Explain why reducing sugars are called “reducing” sugars. (S+C)

A

They act as a reducing agent by taking an electron from the Cu^2+ ions to reduce them and form Cu^+. This oxidises the reducing sugar.

23
Q

Describe what “reagent test strips” are with an example of how they are used.

A

They can be used to test for the presence of reducing sugars, and have a colour-coded chart to show the concentration.

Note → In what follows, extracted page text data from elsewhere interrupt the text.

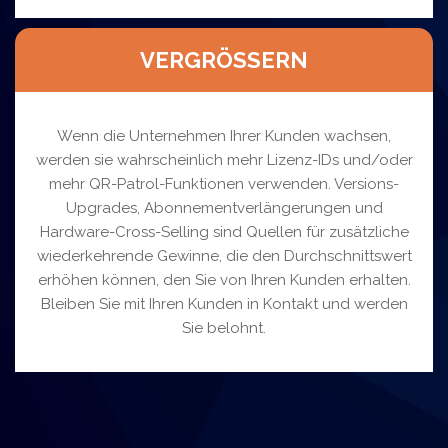
VERGRÖSSERN
Wenn die Unternehmen Ihrer Kunden wachsen,
werden sie wahrscheinlich mehr Lizenz-IDs und/oder
mehr QR-Patrol-Funktionen verwenden. Versions-
Upgrades, Abonnementverlängerungen und
Hardware-Cross-Selling sind Quellen für zusätzliche
wiederkehrende Gewinne, die den Durchschnittswert
erhöhen können, den Sie von Ihren Kunden erhalten.
Bleiben Sie mit Ihren Kunden in Kontakt und werden
Sie belohnt.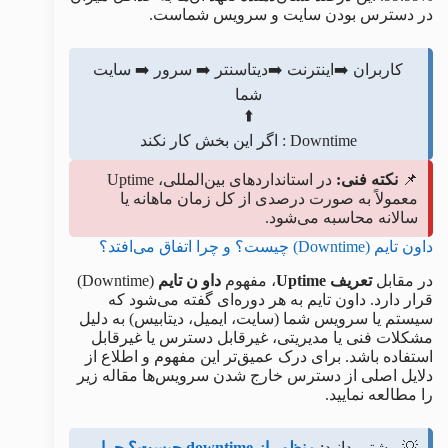
در دسترس بودن سایت و سرویس شماست.
کاربران ➡️اینترنت ➡️دیتاسنتر ➡️ سرور ➡️ سایت
شما
⬆️
Downtime : اگر این بخش کار نکند
📌
نکته فنی:
در استانداردهای بین‌المللی، Uptime
معمولاً به صورت درصدی از کل زمان ماهانه یا
سالانه محاسبه می‌شود.
داون‌ تایم (Downtime) چیست؟ و چرا اتفاق می‌افتد؟
در مقابل
تعریف Uptime
، مفهوم
داو ن‌ تایم
(Downtime)
قرار دارد. داون‌ تایم به هر دوره‌ای گفته می‌شود که
سیستم یا سرویس شما (سایت، ایمیل، دیتابیس) به دلیل
مشکلات فنی یا مدیریتی، غیرقابل دسترس یا غیرقابل
استفاده باشد. برای درک عمیق‌تر این مفهوم و اطلاع از
دلایل اصلی از دسترس خارج شدن سرویس‌ها مقاله زیر
را مطالعه نمایید.
💡 بیشتر بدانید:
منظور از downtime چیست؟ چرا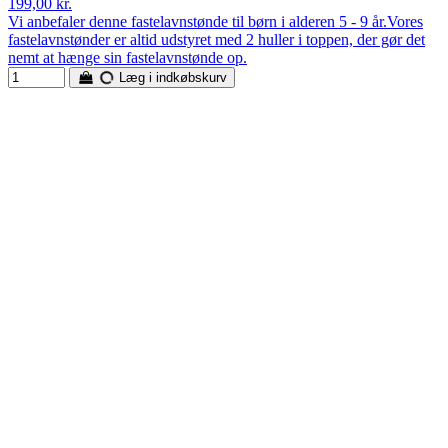
199,00 kr.
Vi anbefaler denne fastelavnstønde til børn i alderen 5 - 9 år.Vores
fastelavnstønder er altid udstyret med 2 huller i toppen, der gør det
nemt at hænge sin fastelavnstønde op.
Læg i indkøbskurv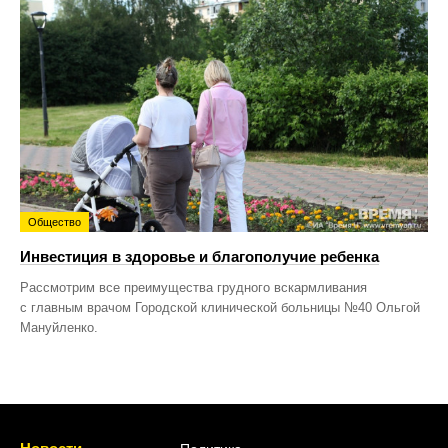
Общество
Инвестиция в здоровье и благополучие ребенка
Рассмотрим все преимущества грудного вскармливания
с главным врачом Городской клинической больницы №40 Ольгой
Мануйленко.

Can be used in urine tests for diabetes.

24
Q

Describe, in principle, how a colorimeter works. (F)

A

It measures the absorbance or transmission of light by a coloured solution.

25
Q

Define the terms “percentage absorbance” and “percentage transmission” in relation to data provided by a colorimeter.

A

Percentage absorbance: the light absorbed by a coloured solution

Percentage transmission: the light transmitted by a coloured solution

26
Q

Explain how to convert percentage transmission into percentage absorbance.

A

Percentage absorbance = 100% - percentage transmission

27
Q

Explain how a colorimeter can be used in a quantitative test for reducing sugars.

A
  • do the Benedict’s test on a sample
  • filter to remove the precipitate
  • use a colorimeter to find the percentage transmission
28
Q

Define the term “calibration curve” and explain how they are used to identify the concentration of glucose in a solution.

A

Calibration curve: a graph for determining the concentration of a sample by comparing to known concentrations

  • use serial dilution to make several solutions of different concentrations
  • do the Benedict’s test on them and a sample of distilled water
  • filter to remove the precipitate
  • use a colorimeter to find the percentage transmission and make a calibration curve
  • do the Benedict’s test on a sample of unknown concentration, filter and find the percentage transmission and compare to the curve
29
Q

Describe, in principle, how biosensors work.

A
  • Molecular recognition: interaction with specific molecule
  • Transduction: causes a change in transducer that detects change.
  • Display: the visible, quantitative/qualitative signal
30
Q

Describe the purpose of chromatography. (F)

A

Separation of individual components of a mixture.

31
Q

Describe a step by step method for conducting chromatography to identify the components of an unknown mixture of dissolved substances (e.g. proteins, carbohydrates, amino acids vitamins or nucleic acids). For each step explain why it is necessary and why it is done the way it is. (F)

A
  1. Draw a pencil line on the surface about 2cm from the bottom
    - prevents the mixture from being washed away
    - can calculate how far the component travelled
  2. Place a spot of the mixture on the pencil line and allow to dry
    - can see how far the component travels
  3. Place the surface in the solvent below the pencil line
    - doesn’t wash mixture away
  4. When the solvent almost reaches the top, remove and allow to dry
    - can see how far solvent travels
  5. Measure distances from the line and calculate the Rf value
32
Q

State what “Rf” stands for in “Rf value”.

A

Retention value

33
Q

Explain how to use Rf values to identify the molecules present in a solution. (F)

A

Rf = distance travelled by component / distance travelled by solvent

Compare the Rf value to a database of known values to find the component present.

34
Q

Explain what determines how far a particular molecule travels in chromatography.

A

Attraction to the mobile/stationary phase.

Mobile phase = liquid state.
Stationary phase = solid state.

  • If it is more attracted to the mobile phase, it travels further.
  • If it is more attracted to the stationary phase, it doesn’t travel as far.